My name is SFI, and I blog at Six Figure Investor. I want to share the best investment advice and other investing tips I received in my youth that was staring at me in plain view. It is my hope that the readers of The College Investor will find it useful and entertaining!
Let’s go back to the eighties, during the time before anyone realized how over the top that big hair really was. Or, when key-tar players (keyboard on a guitar chassis) were just as cool as guitar players.
I was a teenager back then, going to High School in New Jersey. I had aspirations for college, though, my parents were not college educated. My mother finished High School, my father did not. My mother had not developed a career path, though, she did previously work for AT&T in a operator job that paid quite well. She gave that job up after having children, but later returned to the workforce taking a string of low paying jobs.
She never did find a job that paid as well as the AT&T position, but one large mass market retailer she worked for had better pay and benefits then the competitors. During this time, the Walmart’s and Home Depot’s were still small compared to their size today, though their businesses were gaining traction. Mobil Corporation (before it merged with Exxon in 1998 to become ExxonMobil of today) entered into the retailing business with its Jefferson Ward stores. What were they thinking? Actually at the time, Mobil was looking for ways to diversify away from energy because the politics were horrible for energy companies.
The job my mother got was working in their warehouse operations. Though the pay and benefits were decent, they were less than $8/hour (she never earned more than $10/hour during this period – keep in mind at this time the minimum wage was $3.35/hour). This job did not last forever, about 7 years, then the retailer went out of business. Mobil’s diversion into retailing ended.
After she left, she had some shares of Mobil that she had accumulated through the company purchase plan. It was not very many. The Mobil stock price traded around $60/share, it took many weeks of payroll deductions to accumulate just one share. My uncle, who had been invested in stocks for over 20 years laughed when she told him that her account had one share (he said something like, “What are you going to do with one share?”).
My mother’s co-workers also enrolled in the purchase plan, but she said that many of them cashed them in upon leaving the job. The amount of money she had in the account was less than $500, but in the 1980′s that was a lot of money to our family. She decided that oil was good business to be in so she left the money in the account.

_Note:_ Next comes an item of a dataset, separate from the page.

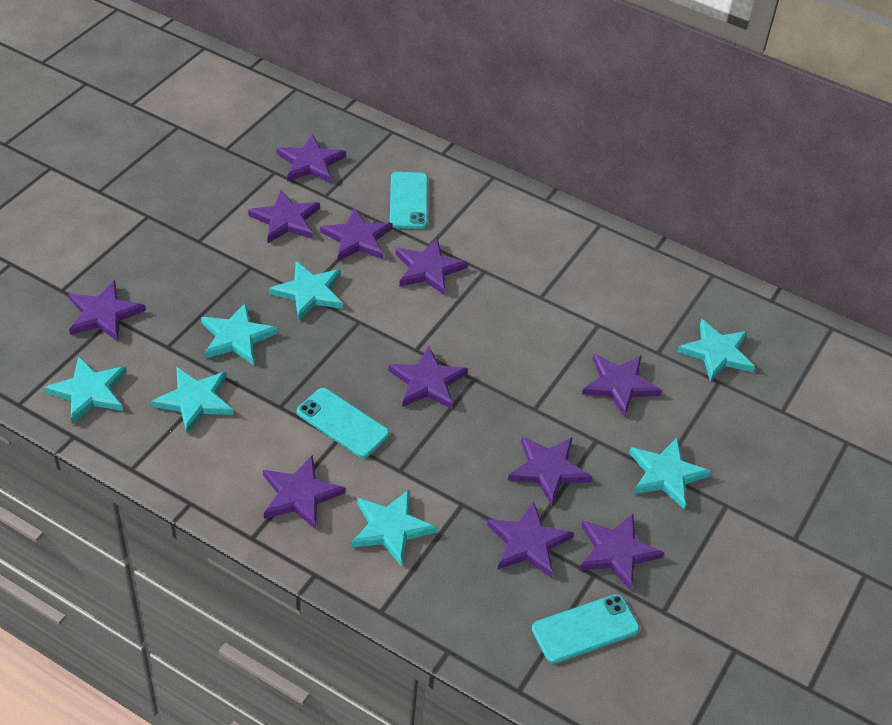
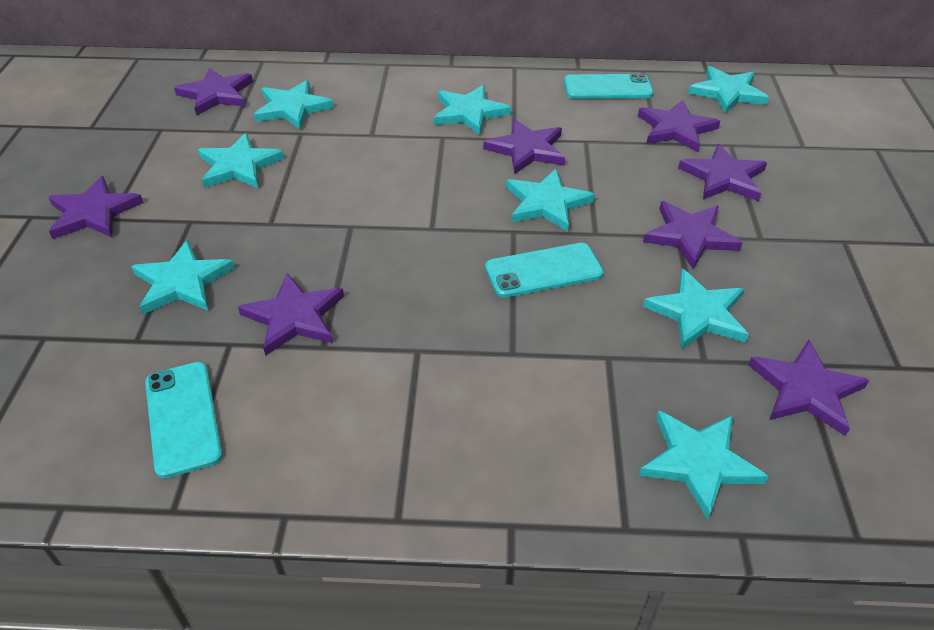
purple star: [69,280,146,341] [248,190,320,243] [263,455,345,530] [277,134,346,183] [320,207,393,261] [388,346,468,409] [396,238,468,295] [487,501,574,578] [508,436,592,506] [579,514,664,591] [582,354,662,417] = 11 -> [48,176,144,239] [174,67,253,116] [238,273,344,356] [483,119,565,174] [638,100,720,152] [643,201,742,269] [678,144,767,201] [748,340,869,436] = 8
turquoise star: [44,356,126,424] [151,367,233,433] [201,302,278,365] [269,261,343,321] [351,490,437,566] [629,438,711,509] [677,319,755,382] = 7 -> [131,240,235,314] [198,133,284,188] [254,80,334,130] [433,85,511,135] [506,169,595,232] [639,410,769,520] [643,269,749,349] [688,66,769,114] = 8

After over 25 years of reinvestment her account has grown to 400 shares, worth over $30,000!
I tell this story because there is a lot of hidden advice in it. My mother was not a sophisticated investor, she never wrote or formalized this story as advice. But she employed many of the techniques that successful investors use.
Good Investments are Hidden in Plain Sight
In the 1980′s Mobil was a large well known company; it did not require much effort to find it. It had a long track record of earnings, decades of paying dividends, and a large group of shareholders. It was an actively traded stock on the “big board” (NYSE) and would have been found in financial section of daily newspapers. It is unlikely my mother would have invested in Mobil if it was not offered where she worked, but if she had tried to find an investment, Mobil likely might have been one she would have picked.
Investing Requires Patience
Over the whole time frame she was invested, never once did she consider selling based upon the news of the day, the state of the economy, or pundit analysis about the company or industry, or even for her personal financial situation.
There were quite a few major events over time, to put it lightly. The worst probably was the 1987 stock market crash, where Mobil lost 30% of its value in one week. What did my mother do? Nothing.
If this happened today, I would ask the following questions:
- Did Mobil change as a business in one week, or was it expected to change in the future?
- Did anything change regarding the existing or future need for Mobil’s products?
- Did anything change with the stewardship or management of Mobil to the detriment of shareholders?
If none of these questions were answered with a ‘Yes’, why should you sell?
The Importance of Management
Quick, what is the most important criteria for investment selection? Is it: market share, moat, earnings growth, business sector, profit margin, longevity, or something else? While each of these are important, I would give the largest weight to how well the management of company looks out for shareholders. If the company is not advancing the business for your benefit, the other criteria are will not matter.
Mobil could be criticized for venturing off into general retailing, which ultimately did not succeed. However, over the long term Mobil has successfully grown and profited in its industry, under widely varying market conditions for its products. And most importantly, the shareholders have shared these profits.
Start Investing, and Keep Investing
Once my mother started investing she put it on autopilot. Every pay week she added additional money to the account. All the dividends were always reinvested every quarter to buy additional shares.
Investors can start with small amounts of money, you don’t need big bucks. As my mother’s experience shows, even a small amount of money can snowball over time.
At first it may seem counter-intuitive, but the best long term investments are companies that reliably share their profits with shareholders. There has been research on this topic that has concluded that dividend paying companies provide a higher overall return compared to companies that don’t pay a dividend. This allows your earnings to snowball over time.
How To Get Started
As my mother demonstrated it only takes one share to get started. Take the time to put some money away in great companies, read The College Students Guide To Investing that talks about how to invest with a broker, or for an even simpler way to invest without a broker, read How To Invest With DSPPs and DRiPs.
Readers, what is the best investment advice you’ve ever received?